*** Data shown Section Begins ***

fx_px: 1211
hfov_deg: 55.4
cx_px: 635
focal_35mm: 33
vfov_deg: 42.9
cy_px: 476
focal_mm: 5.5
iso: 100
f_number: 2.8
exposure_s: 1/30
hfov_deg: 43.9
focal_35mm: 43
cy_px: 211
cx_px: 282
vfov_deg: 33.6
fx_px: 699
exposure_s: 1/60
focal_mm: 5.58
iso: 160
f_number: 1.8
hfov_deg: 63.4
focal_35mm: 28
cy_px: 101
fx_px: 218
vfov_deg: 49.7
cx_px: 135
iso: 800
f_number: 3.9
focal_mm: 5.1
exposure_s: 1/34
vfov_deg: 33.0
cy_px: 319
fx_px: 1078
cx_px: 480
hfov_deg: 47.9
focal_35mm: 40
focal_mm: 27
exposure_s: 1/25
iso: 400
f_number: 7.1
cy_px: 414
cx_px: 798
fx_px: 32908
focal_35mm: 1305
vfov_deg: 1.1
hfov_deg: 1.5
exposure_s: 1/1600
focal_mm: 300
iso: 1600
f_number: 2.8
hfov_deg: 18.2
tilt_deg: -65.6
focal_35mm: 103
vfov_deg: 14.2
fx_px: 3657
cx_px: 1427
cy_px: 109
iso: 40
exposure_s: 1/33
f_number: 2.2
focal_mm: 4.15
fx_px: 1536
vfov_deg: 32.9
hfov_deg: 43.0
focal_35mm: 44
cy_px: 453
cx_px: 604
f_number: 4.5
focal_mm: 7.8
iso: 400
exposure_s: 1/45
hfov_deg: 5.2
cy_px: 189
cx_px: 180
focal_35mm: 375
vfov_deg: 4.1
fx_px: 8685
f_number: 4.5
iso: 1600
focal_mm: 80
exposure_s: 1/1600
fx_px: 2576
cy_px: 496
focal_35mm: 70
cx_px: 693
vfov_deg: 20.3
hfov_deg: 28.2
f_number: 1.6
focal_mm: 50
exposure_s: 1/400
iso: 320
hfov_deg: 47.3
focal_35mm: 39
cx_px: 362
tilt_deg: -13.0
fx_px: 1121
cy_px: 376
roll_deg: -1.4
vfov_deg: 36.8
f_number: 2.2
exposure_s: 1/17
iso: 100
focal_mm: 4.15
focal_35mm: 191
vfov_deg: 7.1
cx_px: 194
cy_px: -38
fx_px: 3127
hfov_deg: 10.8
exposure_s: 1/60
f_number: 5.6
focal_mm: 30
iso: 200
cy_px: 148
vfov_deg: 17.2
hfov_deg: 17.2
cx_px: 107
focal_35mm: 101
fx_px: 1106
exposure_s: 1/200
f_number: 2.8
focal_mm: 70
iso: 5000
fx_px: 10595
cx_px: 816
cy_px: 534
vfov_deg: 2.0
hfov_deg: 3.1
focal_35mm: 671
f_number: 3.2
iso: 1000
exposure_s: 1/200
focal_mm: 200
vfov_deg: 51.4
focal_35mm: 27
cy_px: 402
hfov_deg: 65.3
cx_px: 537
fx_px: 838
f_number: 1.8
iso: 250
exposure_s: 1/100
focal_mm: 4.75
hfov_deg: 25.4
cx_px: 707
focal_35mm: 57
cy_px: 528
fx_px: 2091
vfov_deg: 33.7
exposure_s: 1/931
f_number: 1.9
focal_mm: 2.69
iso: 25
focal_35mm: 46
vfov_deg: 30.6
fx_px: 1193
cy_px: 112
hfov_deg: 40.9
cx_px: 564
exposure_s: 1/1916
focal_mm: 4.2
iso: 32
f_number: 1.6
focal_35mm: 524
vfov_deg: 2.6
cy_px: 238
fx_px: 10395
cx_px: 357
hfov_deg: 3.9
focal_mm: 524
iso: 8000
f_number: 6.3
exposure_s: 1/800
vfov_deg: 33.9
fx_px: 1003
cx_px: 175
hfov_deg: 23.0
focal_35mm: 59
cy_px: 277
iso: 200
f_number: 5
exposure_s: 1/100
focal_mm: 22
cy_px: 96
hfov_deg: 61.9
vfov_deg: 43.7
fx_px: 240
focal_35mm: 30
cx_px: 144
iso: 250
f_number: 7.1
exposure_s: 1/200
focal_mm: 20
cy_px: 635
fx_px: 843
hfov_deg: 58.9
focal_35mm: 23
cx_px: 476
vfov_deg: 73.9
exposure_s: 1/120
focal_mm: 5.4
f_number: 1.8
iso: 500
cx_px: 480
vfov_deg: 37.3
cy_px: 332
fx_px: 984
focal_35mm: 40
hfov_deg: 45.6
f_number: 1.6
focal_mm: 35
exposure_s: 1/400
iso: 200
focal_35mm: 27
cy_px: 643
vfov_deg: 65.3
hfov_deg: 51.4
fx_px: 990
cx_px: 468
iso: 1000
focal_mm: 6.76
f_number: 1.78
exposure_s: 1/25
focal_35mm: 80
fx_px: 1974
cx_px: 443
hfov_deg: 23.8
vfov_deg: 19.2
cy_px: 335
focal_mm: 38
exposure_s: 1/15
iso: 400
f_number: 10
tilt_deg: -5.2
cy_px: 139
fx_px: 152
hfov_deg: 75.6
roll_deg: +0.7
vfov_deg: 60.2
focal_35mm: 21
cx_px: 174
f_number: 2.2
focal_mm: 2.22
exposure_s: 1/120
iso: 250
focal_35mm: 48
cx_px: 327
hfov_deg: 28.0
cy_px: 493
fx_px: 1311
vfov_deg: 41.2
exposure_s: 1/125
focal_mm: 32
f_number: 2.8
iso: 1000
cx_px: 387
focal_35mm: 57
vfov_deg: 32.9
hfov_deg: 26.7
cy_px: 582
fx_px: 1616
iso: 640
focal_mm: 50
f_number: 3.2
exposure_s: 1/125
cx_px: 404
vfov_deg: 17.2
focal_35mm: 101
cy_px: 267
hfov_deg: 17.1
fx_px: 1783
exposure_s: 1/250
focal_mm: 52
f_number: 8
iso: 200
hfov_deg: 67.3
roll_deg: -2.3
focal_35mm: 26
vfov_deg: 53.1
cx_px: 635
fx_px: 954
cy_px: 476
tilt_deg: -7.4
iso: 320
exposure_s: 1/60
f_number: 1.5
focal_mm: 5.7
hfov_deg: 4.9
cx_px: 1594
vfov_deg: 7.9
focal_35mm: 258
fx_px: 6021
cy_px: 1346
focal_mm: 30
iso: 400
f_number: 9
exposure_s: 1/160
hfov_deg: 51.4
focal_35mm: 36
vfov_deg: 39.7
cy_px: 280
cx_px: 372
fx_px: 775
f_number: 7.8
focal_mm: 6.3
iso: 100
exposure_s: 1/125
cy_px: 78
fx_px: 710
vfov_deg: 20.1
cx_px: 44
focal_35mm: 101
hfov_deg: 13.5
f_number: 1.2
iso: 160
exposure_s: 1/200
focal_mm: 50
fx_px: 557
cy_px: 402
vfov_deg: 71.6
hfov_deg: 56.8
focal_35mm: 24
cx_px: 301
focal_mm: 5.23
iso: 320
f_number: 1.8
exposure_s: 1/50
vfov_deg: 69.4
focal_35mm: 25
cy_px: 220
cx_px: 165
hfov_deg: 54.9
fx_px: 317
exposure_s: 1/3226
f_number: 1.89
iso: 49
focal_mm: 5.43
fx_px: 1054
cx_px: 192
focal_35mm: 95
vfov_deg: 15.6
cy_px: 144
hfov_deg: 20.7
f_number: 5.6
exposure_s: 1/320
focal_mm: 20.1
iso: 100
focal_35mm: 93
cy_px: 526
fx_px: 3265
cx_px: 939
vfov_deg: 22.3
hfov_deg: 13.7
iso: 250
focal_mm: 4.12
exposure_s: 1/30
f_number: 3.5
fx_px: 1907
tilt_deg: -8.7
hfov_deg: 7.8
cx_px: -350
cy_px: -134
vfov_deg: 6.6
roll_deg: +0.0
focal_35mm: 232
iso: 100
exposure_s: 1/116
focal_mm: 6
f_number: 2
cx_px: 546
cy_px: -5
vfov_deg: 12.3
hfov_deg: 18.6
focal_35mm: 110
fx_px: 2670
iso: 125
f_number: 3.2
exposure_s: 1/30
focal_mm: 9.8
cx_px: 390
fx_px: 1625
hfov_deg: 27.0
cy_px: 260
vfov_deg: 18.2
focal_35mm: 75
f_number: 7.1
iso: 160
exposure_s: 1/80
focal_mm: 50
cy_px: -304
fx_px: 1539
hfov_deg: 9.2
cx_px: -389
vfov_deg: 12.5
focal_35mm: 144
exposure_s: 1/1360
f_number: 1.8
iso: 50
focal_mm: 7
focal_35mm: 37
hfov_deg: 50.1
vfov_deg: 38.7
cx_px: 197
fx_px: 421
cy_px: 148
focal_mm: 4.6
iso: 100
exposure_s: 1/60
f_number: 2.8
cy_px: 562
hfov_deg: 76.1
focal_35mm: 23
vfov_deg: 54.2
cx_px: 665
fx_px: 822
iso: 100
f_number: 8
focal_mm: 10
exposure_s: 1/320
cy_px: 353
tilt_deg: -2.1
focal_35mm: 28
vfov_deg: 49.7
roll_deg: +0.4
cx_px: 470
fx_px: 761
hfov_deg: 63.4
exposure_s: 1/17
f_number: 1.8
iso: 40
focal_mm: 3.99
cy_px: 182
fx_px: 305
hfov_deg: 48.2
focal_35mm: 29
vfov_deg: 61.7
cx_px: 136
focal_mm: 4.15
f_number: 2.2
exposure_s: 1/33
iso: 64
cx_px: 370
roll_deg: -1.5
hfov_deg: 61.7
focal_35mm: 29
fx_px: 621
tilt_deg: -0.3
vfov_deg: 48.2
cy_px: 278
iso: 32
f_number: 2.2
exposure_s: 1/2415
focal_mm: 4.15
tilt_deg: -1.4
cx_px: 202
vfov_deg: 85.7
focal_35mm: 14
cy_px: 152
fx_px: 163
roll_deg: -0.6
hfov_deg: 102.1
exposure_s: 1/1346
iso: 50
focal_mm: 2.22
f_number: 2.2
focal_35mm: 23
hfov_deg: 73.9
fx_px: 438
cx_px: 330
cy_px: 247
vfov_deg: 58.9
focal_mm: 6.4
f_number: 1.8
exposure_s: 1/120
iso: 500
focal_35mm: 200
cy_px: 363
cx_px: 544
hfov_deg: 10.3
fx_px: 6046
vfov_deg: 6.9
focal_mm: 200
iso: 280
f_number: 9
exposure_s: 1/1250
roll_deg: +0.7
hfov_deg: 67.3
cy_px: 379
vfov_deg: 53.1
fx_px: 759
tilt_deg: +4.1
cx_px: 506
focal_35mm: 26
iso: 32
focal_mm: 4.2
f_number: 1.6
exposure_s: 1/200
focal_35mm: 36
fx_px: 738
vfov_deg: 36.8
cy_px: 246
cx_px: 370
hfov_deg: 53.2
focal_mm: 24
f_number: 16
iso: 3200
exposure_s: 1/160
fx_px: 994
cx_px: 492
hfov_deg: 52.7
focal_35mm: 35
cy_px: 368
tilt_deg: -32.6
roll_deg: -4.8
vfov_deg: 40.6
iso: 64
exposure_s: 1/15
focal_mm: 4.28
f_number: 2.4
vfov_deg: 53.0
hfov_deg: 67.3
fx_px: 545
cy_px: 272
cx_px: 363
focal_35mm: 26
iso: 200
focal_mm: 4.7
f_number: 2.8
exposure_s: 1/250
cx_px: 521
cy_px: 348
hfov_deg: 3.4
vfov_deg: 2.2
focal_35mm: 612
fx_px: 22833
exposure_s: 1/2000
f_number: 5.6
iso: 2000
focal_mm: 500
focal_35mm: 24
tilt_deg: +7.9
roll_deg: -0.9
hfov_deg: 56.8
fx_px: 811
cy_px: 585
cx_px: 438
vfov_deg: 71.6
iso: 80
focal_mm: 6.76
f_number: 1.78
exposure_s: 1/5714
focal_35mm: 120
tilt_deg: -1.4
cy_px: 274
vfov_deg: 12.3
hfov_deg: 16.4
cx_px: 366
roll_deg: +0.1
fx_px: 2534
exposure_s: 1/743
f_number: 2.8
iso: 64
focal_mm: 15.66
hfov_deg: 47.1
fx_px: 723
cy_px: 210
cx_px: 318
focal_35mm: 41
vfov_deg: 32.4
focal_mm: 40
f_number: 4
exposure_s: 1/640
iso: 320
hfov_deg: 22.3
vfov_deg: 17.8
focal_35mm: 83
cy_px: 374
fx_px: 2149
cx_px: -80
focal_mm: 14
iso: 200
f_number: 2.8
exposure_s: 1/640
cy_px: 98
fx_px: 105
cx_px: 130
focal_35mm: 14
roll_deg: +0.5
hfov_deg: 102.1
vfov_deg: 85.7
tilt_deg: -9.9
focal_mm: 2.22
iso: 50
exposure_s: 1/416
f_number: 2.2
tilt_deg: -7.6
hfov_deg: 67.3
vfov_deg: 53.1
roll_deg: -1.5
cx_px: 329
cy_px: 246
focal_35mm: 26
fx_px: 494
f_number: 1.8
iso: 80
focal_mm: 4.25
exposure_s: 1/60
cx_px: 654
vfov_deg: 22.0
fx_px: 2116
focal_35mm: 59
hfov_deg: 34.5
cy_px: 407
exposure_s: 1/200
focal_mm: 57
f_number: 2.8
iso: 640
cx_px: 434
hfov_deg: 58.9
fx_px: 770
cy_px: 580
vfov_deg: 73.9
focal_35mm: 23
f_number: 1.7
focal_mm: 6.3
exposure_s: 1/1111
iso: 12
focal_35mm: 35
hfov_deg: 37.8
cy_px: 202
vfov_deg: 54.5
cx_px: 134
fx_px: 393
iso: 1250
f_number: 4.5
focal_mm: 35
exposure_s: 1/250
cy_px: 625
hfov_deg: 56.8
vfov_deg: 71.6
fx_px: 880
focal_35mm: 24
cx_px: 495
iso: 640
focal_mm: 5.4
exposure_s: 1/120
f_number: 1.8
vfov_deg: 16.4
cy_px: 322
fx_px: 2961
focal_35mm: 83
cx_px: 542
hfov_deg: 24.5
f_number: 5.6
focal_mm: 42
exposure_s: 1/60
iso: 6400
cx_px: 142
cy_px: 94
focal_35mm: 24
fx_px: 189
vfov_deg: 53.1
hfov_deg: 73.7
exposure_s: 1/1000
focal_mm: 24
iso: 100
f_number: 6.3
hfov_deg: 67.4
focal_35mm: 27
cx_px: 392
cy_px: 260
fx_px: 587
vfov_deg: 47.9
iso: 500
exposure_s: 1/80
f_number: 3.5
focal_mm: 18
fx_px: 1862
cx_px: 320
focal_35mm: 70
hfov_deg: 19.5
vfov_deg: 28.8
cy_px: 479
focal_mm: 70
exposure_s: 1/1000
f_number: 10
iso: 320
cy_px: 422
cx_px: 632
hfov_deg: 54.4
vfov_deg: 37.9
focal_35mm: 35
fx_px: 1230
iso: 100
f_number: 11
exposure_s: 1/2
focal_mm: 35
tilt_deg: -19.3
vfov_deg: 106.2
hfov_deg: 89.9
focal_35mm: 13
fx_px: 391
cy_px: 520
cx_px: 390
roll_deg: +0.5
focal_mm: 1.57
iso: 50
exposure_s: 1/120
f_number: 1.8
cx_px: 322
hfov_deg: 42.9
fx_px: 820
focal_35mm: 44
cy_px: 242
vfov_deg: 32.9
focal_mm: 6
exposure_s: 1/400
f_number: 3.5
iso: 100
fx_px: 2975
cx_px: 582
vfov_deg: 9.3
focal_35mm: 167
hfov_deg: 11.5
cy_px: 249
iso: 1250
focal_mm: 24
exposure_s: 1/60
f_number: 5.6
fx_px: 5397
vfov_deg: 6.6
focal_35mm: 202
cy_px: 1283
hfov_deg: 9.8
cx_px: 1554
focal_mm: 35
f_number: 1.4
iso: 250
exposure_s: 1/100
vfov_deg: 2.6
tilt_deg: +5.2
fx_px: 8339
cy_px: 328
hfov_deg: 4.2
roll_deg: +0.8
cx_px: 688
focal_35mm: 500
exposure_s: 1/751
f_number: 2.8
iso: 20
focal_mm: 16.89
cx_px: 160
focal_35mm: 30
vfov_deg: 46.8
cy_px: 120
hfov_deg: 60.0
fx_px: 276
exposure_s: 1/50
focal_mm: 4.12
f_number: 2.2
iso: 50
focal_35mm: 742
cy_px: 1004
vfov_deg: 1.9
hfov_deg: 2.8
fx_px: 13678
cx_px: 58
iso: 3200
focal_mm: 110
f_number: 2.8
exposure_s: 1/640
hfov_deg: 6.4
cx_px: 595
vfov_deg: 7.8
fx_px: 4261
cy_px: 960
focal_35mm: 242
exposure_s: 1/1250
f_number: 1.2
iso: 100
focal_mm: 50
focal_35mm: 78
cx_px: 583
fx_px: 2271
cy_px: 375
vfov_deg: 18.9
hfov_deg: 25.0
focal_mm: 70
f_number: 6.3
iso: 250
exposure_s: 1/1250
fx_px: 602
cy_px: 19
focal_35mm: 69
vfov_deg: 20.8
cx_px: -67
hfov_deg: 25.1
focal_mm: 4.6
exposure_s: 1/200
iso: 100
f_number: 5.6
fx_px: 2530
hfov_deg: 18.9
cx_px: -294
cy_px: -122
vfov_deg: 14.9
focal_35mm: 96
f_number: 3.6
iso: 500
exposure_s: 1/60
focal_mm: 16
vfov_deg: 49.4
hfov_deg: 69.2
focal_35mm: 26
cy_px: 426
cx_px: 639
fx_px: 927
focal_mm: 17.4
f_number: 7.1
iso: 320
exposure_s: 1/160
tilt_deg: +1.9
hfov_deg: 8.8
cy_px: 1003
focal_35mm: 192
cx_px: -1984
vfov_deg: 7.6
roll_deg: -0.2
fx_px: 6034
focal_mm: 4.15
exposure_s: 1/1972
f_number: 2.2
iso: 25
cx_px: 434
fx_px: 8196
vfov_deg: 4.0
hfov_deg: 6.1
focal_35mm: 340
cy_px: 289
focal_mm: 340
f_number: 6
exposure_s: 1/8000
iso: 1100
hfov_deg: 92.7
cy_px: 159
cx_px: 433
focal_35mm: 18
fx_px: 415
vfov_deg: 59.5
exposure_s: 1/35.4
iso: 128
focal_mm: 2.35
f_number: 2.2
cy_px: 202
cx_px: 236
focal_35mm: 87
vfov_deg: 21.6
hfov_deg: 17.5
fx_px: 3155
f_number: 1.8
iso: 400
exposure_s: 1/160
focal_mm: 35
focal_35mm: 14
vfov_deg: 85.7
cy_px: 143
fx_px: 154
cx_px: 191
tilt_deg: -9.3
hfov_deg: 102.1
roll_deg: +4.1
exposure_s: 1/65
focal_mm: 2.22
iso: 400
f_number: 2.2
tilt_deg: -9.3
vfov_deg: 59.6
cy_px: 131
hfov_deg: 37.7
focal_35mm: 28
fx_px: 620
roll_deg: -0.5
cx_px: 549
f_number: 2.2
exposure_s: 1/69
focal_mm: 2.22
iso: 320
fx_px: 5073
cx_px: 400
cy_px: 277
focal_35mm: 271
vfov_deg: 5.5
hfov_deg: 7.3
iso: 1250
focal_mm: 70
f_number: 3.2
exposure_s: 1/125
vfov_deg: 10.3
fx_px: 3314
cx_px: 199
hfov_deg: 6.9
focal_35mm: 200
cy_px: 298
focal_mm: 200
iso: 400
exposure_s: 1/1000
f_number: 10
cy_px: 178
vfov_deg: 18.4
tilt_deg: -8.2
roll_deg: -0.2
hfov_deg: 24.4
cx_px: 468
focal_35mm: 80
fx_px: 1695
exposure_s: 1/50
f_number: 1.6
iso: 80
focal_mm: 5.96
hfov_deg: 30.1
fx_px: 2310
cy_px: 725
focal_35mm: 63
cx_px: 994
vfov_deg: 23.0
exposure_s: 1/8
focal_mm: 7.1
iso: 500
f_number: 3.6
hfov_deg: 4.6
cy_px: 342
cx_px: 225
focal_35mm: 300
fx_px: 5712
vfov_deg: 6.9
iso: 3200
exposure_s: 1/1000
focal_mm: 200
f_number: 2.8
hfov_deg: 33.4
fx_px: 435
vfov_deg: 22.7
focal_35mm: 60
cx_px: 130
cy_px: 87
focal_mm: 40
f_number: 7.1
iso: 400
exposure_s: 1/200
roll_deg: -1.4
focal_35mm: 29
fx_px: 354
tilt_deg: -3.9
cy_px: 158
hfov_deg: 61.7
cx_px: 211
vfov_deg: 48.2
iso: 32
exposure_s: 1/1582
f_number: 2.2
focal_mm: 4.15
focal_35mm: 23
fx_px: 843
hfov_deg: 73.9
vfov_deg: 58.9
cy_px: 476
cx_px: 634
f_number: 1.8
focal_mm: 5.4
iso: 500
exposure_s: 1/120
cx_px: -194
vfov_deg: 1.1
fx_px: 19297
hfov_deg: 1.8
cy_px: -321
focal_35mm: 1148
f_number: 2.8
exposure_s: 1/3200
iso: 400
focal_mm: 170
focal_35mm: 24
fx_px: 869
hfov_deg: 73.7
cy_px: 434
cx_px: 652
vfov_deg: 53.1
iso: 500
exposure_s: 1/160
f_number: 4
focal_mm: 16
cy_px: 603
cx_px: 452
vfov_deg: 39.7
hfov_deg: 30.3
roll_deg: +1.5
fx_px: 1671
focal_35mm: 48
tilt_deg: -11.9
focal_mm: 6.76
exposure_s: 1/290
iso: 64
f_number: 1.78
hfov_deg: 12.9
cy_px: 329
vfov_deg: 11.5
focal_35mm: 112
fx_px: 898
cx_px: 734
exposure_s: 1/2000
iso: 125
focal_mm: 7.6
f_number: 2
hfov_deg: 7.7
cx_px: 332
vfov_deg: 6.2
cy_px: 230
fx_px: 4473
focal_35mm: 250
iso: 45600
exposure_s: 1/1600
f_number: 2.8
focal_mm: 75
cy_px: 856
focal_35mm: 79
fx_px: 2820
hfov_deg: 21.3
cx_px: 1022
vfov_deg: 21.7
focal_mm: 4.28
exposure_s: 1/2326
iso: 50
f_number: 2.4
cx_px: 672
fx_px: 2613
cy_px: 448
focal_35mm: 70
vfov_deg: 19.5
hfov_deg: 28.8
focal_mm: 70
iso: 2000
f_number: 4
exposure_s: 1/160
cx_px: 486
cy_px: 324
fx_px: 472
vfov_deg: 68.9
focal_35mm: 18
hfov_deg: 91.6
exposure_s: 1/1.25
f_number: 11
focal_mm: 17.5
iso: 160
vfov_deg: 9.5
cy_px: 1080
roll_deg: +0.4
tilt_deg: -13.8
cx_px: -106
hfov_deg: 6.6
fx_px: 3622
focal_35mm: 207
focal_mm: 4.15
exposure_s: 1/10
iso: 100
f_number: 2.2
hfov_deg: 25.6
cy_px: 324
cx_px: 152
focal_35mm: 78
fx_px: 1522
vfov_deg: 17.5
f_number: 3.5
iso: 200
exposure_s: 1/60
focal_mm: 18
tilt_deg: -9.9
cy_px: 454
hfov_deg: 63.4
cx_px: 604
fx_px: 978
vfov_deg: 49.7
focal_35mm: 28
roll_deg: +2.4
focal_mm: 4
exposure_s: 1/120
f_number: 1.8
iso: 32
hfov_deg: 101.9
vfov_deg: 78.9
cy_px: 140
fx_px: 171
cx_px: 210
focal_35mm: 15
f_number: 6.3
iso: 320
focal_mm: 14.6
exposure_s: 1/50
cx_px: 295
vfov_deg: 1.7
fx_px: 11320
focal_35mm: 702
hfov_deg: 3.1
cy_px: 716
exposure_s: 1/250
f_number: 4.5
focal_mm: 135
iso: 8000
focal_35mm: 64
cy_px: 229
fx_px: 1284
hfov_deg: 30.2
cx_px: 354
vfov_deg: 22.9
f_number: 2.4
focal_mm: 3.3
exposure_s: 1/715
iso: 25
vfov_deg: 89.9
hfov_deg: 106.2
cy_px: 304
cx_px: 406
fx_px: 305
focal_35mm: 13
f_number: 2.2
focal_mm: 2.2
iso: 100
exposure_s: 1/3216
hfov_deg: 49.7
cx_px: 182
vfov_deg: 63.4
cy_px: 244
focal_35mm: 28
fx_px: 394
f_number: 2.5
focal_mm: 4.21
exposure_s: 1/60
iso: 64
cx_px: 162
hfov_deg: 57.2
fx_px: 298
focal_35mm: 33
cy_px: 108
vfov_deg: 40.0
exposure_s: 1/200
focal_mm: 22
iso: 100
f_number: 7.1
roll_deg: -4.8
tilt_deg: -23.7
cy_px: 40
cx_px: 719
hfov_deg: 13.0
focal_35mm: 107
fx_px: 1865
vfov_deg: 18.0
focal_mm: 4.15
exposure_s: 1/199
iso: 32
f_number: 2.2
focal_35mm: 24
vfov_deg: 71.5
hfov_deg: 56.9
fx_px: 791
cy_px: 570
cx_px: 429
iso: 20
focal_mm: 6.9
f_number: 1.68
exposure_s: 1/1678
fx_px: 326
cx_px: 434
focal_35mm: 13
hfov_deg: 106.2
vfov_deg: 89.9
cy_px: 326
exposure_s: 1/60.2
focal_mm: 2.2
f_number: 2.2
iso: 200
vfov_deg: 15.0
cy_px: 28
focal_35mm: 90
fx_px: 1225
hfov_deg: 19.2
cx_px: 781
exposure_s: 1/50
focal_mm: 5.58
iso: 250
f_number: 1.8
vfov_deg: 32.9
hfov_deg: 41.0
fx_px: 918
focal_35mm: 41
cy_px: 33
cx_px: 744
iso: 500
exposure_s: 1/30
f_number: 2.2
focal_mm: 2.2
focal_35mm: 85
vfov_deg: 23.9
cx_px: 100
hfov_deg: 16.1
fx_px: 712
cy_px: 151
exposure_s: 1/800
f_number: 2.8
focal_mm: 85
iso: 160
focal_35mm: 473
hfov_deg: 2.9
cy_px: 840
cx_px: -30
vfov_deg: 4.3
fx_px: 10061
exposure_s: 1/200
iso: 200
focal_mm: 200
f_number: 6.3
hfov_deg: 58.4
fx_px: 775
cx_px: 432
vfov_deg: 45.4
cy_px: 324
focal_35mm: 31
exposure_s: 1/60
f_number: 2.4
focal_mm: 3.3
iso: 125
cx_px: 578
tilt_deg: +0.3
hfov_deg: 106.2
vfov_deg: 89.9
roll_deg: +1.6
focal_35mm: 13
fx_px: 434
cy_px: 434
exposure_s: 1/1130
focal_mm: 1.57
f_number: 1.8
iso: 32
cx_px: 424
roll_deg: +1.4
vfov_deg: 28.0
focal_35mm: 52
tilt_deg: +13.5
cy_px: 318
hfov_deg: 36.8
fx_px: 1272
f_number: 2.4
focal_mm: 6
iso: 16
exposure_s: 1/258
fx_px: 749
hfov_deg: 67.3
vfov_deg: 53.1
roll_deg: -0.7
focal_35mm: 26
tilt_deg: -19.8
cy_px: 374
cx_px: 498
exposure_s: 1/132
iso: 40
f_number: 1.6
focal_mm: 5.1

*** Data shown Section Ends ***

What you are asked to do>
What is needed is an exact copy of the lines above, from the one containing "hfov_deg: 9.2" through the one containing "fx_px: 22833", with nothing added.

Exercise response>
hfov_deg: 9.2
cx_px: -389
vfov_deg: 12.5
focal_35mm: 144
exposure_s: 1/1360
f_number: 1.8
iso: 50
focal_mm: 7
focal_35mm: 37
hfov_deg: 50.1
vfov_deg: 38.7
cx_px: 197
fx_px: 421
cy_px: 148
focal_mm: 4.6
iso: 100
exposure_s: 1/60
f_number: 2.8
cy_px: 562
hfov_deg: 76.1
focal_35mm: 23
vfov_deg: 54.2
cx_px: 665
fx_px: 822
iso: 100
f_number: 8
focal_mm: 10
exposure_s: 1/320
cy_px: 353
tilt_deg: -2.1
focal_35mm: 28
vfov_deg: 49.7
roll_deg: +0.4
cx_px: 470
fx_px: 761
hfov_deg: 63.4
exposure_s: 1/17
f_number: 1.8
iso: 40
focal_mm: 3.99
cy_px: 182
fx_px: 305
hfov_deg: 48.2
focal_35mm: 29
vfov_deg: 61.7
cx_px: 136
focal_mm: 4.15
f_number: 2.2
exposure_s: 1/33
iso: 64
cx_px: 370
roll_deg: -1.5
hfov_deg: 61.7
focal_35mm: 29
fx_px: 621
tilt_deg: -0.3
vfov_deg: 48.2
cy_px: 278
iso: 32
f_number: 2.2
exposure_s: 1/2415
focal_mm: 4.15
tilt_deg: -1.4
cx_px: 202
vfov_deg: 85.7
focal_35mm: 14
cy_px: 152
fx_px: 163
roll_deg: -0.6
hfov_deg: 102.1
exposure_s: 1/1346
iso: 50
focal_mm: 2.22
f_number: 2.2
focal_35mm: 23
hfov_deg: 73.9
fx_px: 438
cx_px: 330
cy_px: 247
vfov_deg: 58.9
focal_mm: 6.4
f_number: 1.8
exposure_s: 1/120
iso: 500
focal_35mm: 200
cy_px: 363
cx_px: 544
hfov_deg: 10.3
fx_px: 6046
vfov_deg: 6.9
focal_mm: 200
iso: 280
f_number: 9
exposure_s: 1/1250
roll_deg: +0.7
hfov_deg: 67.3
cy_px: 379
vfov_deg: 53.1
fx_px: 759
tilt_deg: +4.1
cx_px: 506
focal_35mm: 26
iso: 32
focal_mm: 4.2
f_number: 1.6
exposure_s: 1/200
focal_35mm: 36
fx_px: 738
vfov_deg: 36.8
cy_px: 246
cx_px: 370
hfov_deg: 53.2
focal_mm: 24
f_number: 16
iso: 3200
exposure_s: 1/160
fx_px: 994
cx_px: 492
hfov_deg: 52.7
focal_35mm: 35
cy_px: 368
tilt_deg: -32.6
roll_deg: -4.8
vfov_deg: 40.6
iso: 64
exposure_s: 1/15
focal_mm: 4.28
f_number: 2.4
vfov_deg: 53.0
hfov_deg: 67.3
fx_px: 545
cy_px: 272
cx_px: 363
focal_35mm: 26
iso: 200
focal_mm: 4.7
f_number: 2.8
exposure_s: 1/250
cx_px: 521
cy_px: 348
hfov_deg: 3.4
vfov_deg: 2.2
focal_35mm: 612
fx_px: 22833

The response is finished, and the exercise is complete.